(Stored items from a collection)
§ §

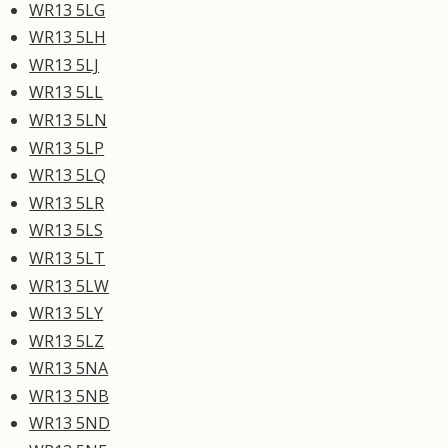
WR13 5LG
WR13 5LH
WR13 5LJ
WR13 5LL
WR13 5LN
WR13 5LP
WR13 5LQ
WR13 5LR
WR13 5LS
WR13 5LT
WR13 5LW
WR13 5LY
WR13 5LZ
WR13 5NA
WR13 5NB
WR13 5ND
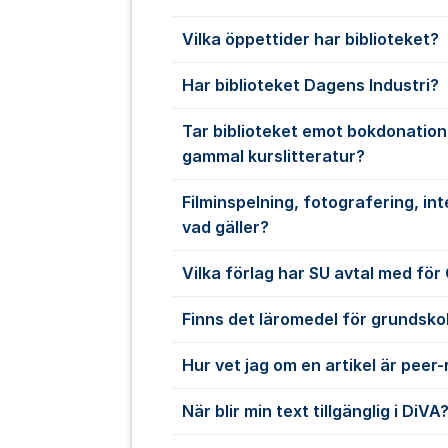
Vilka öppettider har biblioteket?
Har biblioteket Dagens Industri?
Tar biblioteket emot bokdonation
gammal kurslitteratur?
Filminspelning, fotografering, inte
vad gäller?
Vilka förlag har SU avtal med fö
Finns det läromedel för grundskol
Hur vet jag om en artikel är peer
När blir min text tillgänglig i DiVA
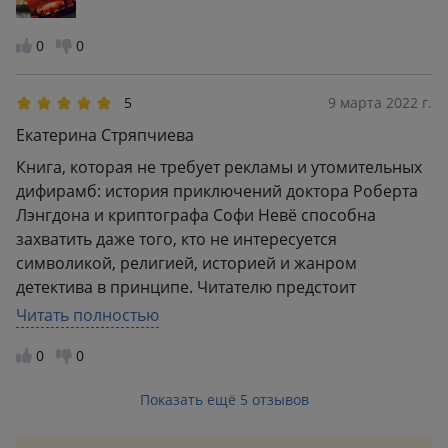
приятное что читать можно по отдельности каждую
Грааля , заветные ключи , особую позу человека и
книгу.
далее , далее по принципу кашу маслом не
0
0
испортишь , но вкус меняется -пересолил , а все ,
что слишком уже не то, куда пропала хваленая
5
9 марта 2022 г.
гармония ?
Екатерина Стряпчиева
Книга, которая не требует рекламы и утомительных
дифирамб: история приключений доктора Роберта
Лэнгдона и криптографа Софи Невё способна
захватить даже того, кто не интересуется
символикой, религией, историей и жанром
детектива в принципе. Читателю предстоит
разгадать множество загадок, шифров и намеков,
Читать полностью
оставленных дедушкой Софи для своей внучке и для
0
0
всего человечества в целом: что есть Святой грааль
и существует ли он на самом деле? Какое отношение
Показать ещё 5 отзывов
к нему имеет да Винчи? И что, если грааль дает ключ
к тайнам самой Софи?.. Блестящий роман Брауна,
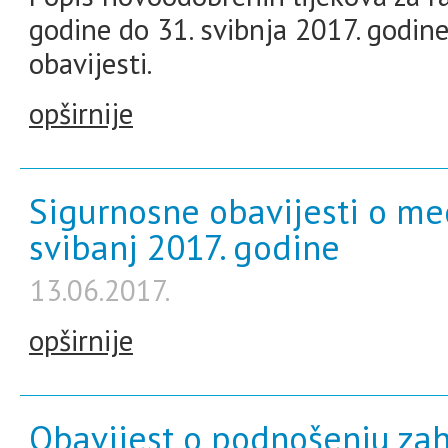
godine do 31. svibnja 2017. godin
obavijesti.
opširnije
Sigurnosne obavijesti o me
svibanj 2017. godine
13.06.2017.
opširnije
Obavijest o podnošenju zah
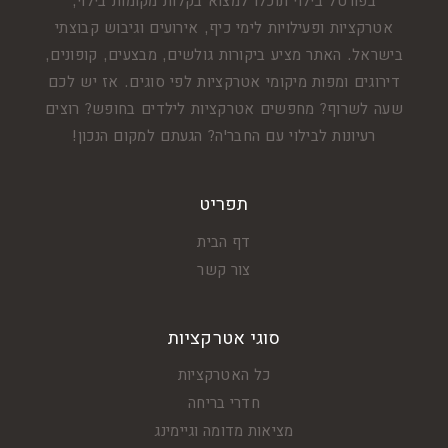
בפורטל בילוי תוכלו למצוא בקלות מקומות בילוי,
אטרקציות ופעילויות לימי כיף, אירועים וגיבוש קבוצתי
בישראל. האתר מציע ביקורות גולשים, מבצעים, קופונים,
דירוגים ומפות מיקומי אטרקציות לפי סוגים. אז יש לכם
שעה לשרוף? מחפשים אטרקציות לילדים בחופש? רוצים
רעיונות לבילוי עם החבר'ה? הגעתם למקום הנכון!
תפריט
דף הבית
צור קשר
סוגי אטרקציות
כל האטרקציות
חדרי בריחה
מציאות מדומה וגיימינג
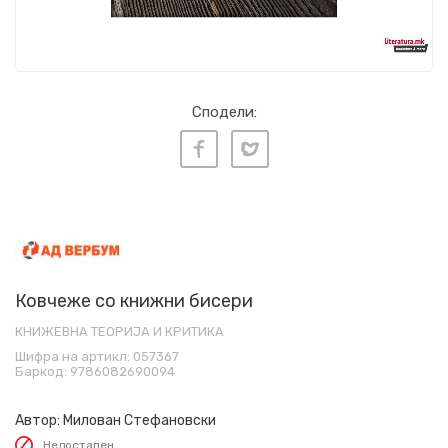
Сподели:
Ковчеже со книжни бисери
КНИЖЕВНА ТЕОРИЈА И КРИТИКА
Шифра на артикл:
057367
Баркод:
9786082690094
Автор:
Милован Стефановски
Недостапен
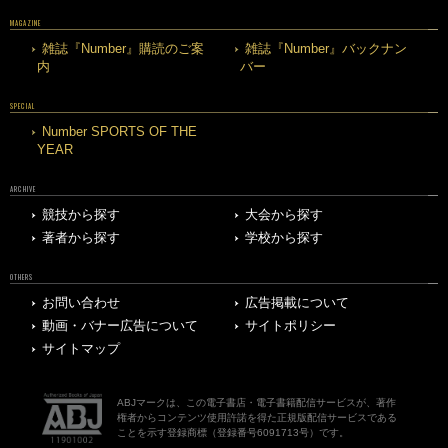
MAGAZINE
雑誌『Number』購読のご案
雑誌『Number』バックナン
内
バー
SPECIAL
Number SPORTS OF THE
YEAR
ARCHIVE
競技から探す
大会から探す
著者から探す
学校から探す
OTHERS
お問い合わせ
広告掲載について
動画・バナー広告について
サイトポリシー
サイトマップ
ABJマークは、この電子書店・電子書籍配信サービスが、著作
権者からコンテンツ使用許諾を得た正規版配信サービスである
ことを示す登録商標（登録番号6091713号）です。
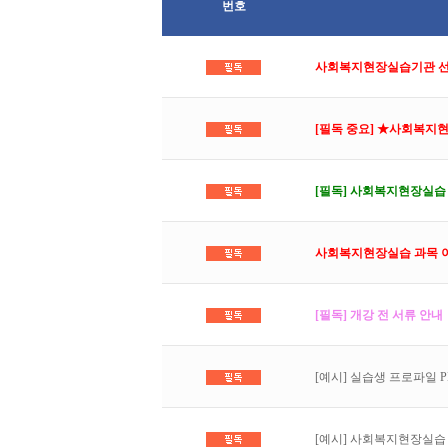
번호
사회복지현장실습기관 선정
[필독 중요] ★사회복지
[필독] 사회복지현장실습 1
사회복지현장실습 과목 이
[필독] 개강 전 서류 안내
[예시] 실습생 프로파일 P
[예시] 사회복지현장실습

§ §

▶ Required work: Where the word "Vilka" occurs in a line of the records, copy that line.

▶ Exercise result:
Vilka öppettider har biblioteket?
Vilka förlag har SU avtal med fö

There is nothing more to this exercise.